:: Text to read ::
Language of document : ECLI:EU:T:2019:28


21 January 2019(*)

(Application for interim measures — Economic and monetary policy — Prudential supervision of credit institutions — Application for suspension of operation — No urgency)

In Case T‑687/18 R,

Pilatus Bank plc, established in Ta’Xbiex (Malta), represented by O.H. Behrends, M. Kirchner and L. Feddern, lawyers,



European Central Bank (ECB), represented by E. Yoo, M. Puidokas and A. Karpf, acting as Agents,


APPLICATION based on Articles 278 and 279 TFEU seeking suspension of the operation of an act of the European Central Bank contained in an email of 10 September 2018 by which the ECB required that any communication to it by the applicant be made either through the person appointed by the Malta Financial Services Authority or with the approval of that person,


makes the following


 Background to the dispute, procedure and forms of order sought by the parties

1        The applicant, Pilatus Bank plc, used to be a less significant credit institution within the meaning of Article 6(4) of Council Regulation (EU) No 1024/2013 of 15 October 2013 conferring specific tasks on the European Central Bank concerning policies relating to the prudential supervision of credit institutions (OJ 2013 L 287, p. 63) and, as such, subject to direct prudential supervision by the Malta Financial Services Authority (the ‘MFSA’).

2        On 21 March 2018, the MFSA ordered the applicant to terminate its operations.

3        On 22 March 2018, the MFSA appointed Mr Lawrence Connell as the so-called Competent Person in order to ‘take control of the Bank’ (the ‘Competent Person’).
:::
#### Tasks to complete
**a.** Rewrite the Pilatus Bank order from "1        The applicant, Pilatus" to "(the ‘Competent Person’).", swapping "MFSA" for "regulator".
**b.** Extend the Pilatus Bank order past its last sentence with the next few numbered paragraphs.
:: Raw data ::
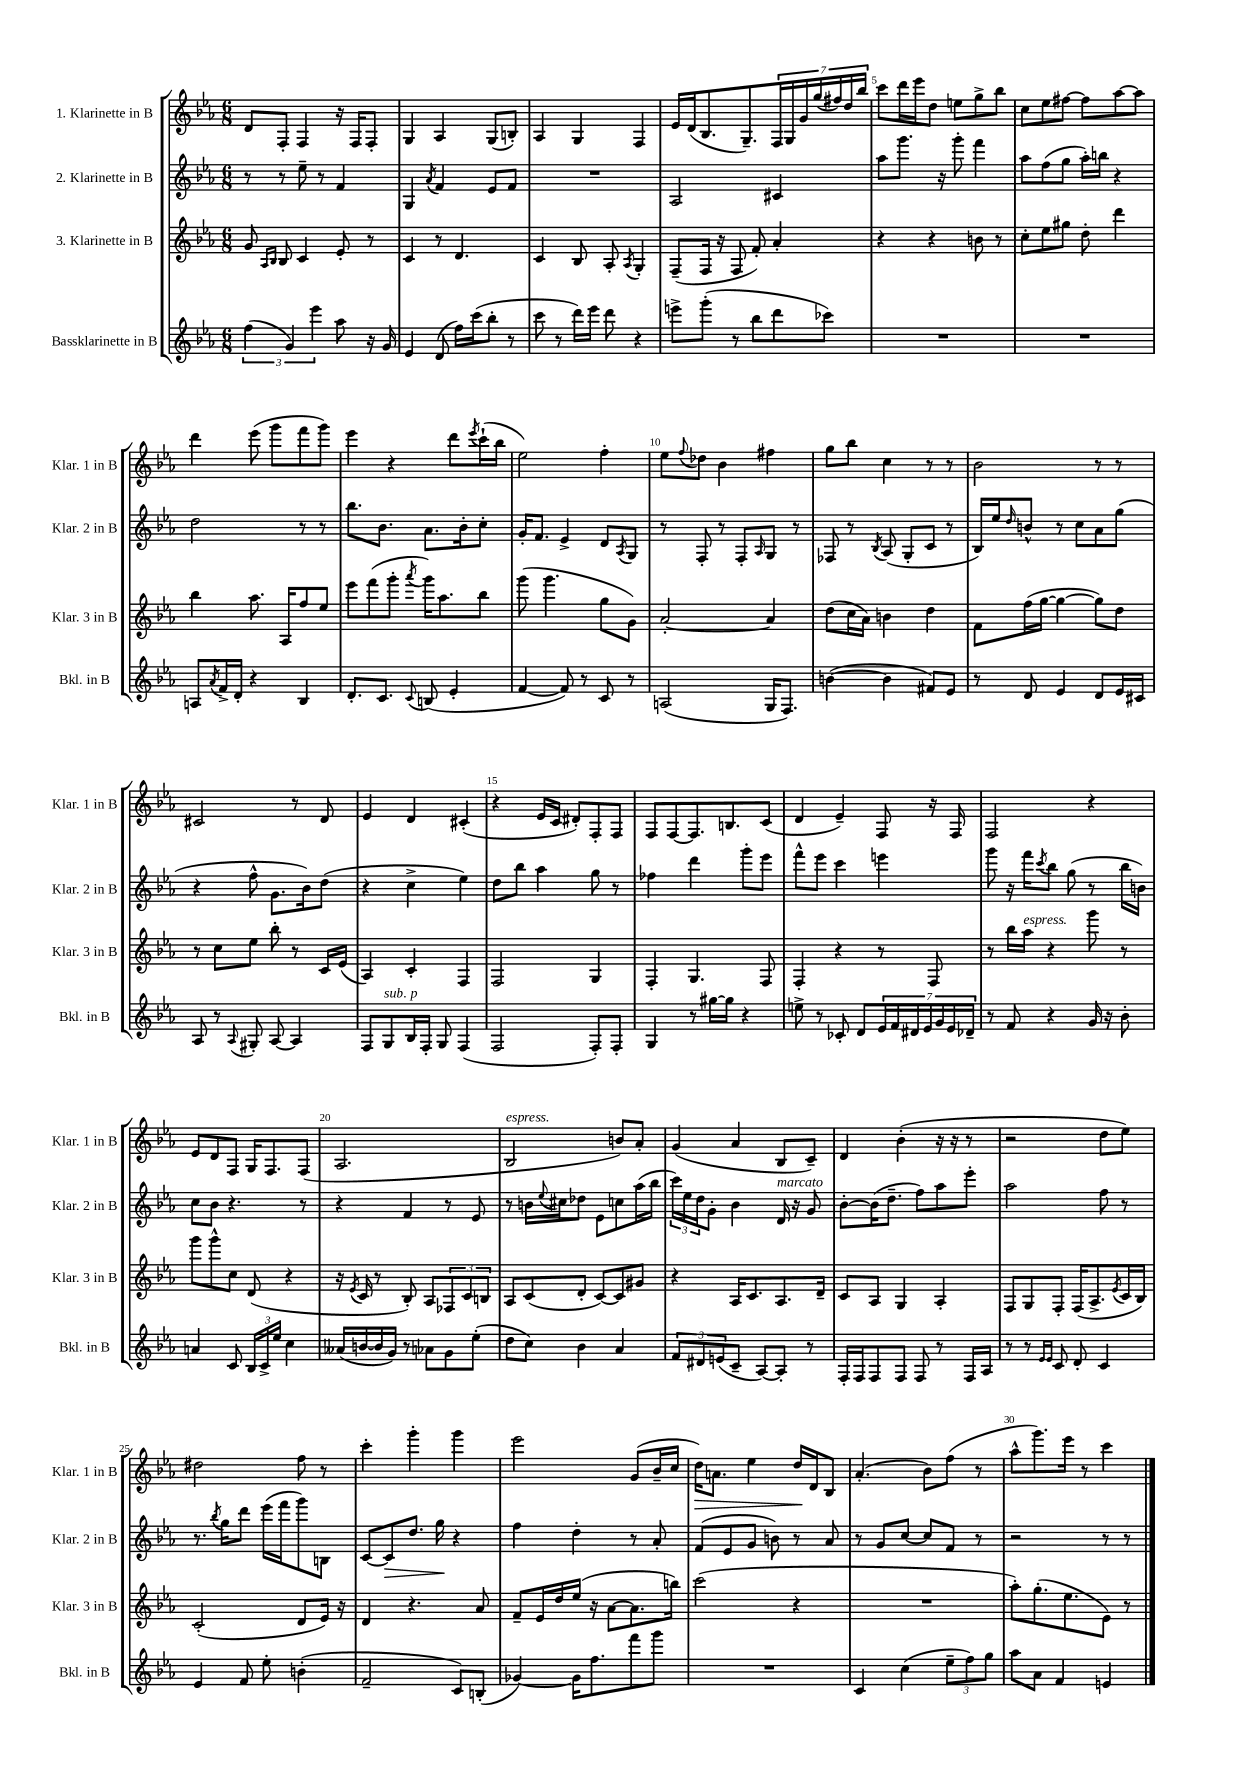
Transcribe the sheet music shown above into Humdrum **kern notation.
:::
#### Task results
**a.**
1        The applicant, Pilatus Bank plc, used to be a less significant credit institution within the meaning of Article 6(4) of Council Regulation (EU) No 1024/2013 of 15 October 2013 conferring specific tasks on the European Central Bank concerning policies relating to the prudential supervision of credit institutions (OJ 2013 L 287, p. 63) and, as such, subject to direct prudential supervision by the Malta Financial Services Authority (the ‘regulator’).

2        On 21 March 2018, the regulator ordered the applicant to terminate its operations.

3        On 22 March 2018, the regulator appointed Mr Lawrence Connell as the so-called Competent Person in order to ‘take control of the Bank’ (the ‘Competent Person’).

**b.**
4        In the context of an exchange with the applicant’s legal counsel, the ECB took in its email of 10 September 2018 the following stance (the ‘contested act’):

‘Finally, taking into consideration that, as you are aware, the [MFSA] has appointed a Competent Person to represent [the applicant] we would like to ask you to direct your comments/future communications with the ECB in respect of [the applicant] via this Person or to attach to any future submission the Competent Person’s approval.’

5        On 2 November 2018, the ECB withdrew the applicant’s authorisation as a credit institution.

6        By application lodged at the Registry of the General Court on 20 November 2018, the applicant requested that the Court annul the contested act.

7        On 7 December 2018, the applicant, by a separate document, lodged at the Court Registry an application for interim measures pursuant to Articles 278 and 279 TFEU in which it claims that the President of the Court should:

–        suspend the operation of the contested act;

–        order the ECB to pay the costs.

8        In its observations on the application for interim measures, lodged at the Court Registry on 20 December 2018, the ECB contends that the President of the Court should:

–        dismiss the application for interim measures;

–        order the applicant to pay the costs.


9        It is apparent from a reading of Articles 278 and 279 TFEU, together with Article 256(1) TFEU, that the judge hearing an application for interim measures may, if he considers that the circumstances so require, order that the operation of a measure challenged before the General Court be suspended or prescribe any necessary interim measures, pursuant to Article 156 of the Rules of Procedure of the General Court. Nevertheless, Article 278 TFEU establishes the principle that actions do not have suspensory effect, since acts adopted by the institutions of the European Union are presumed to be lawful. It is therefore only exceptionally that the judge hearing an application for interim measures may order suspension of the operation of an act contested before the General Court or prescribe interim measures (order of 19 July 2016, Belgium v Commission, T‑131/16 R, EU:T:2016:427, paragraph 12).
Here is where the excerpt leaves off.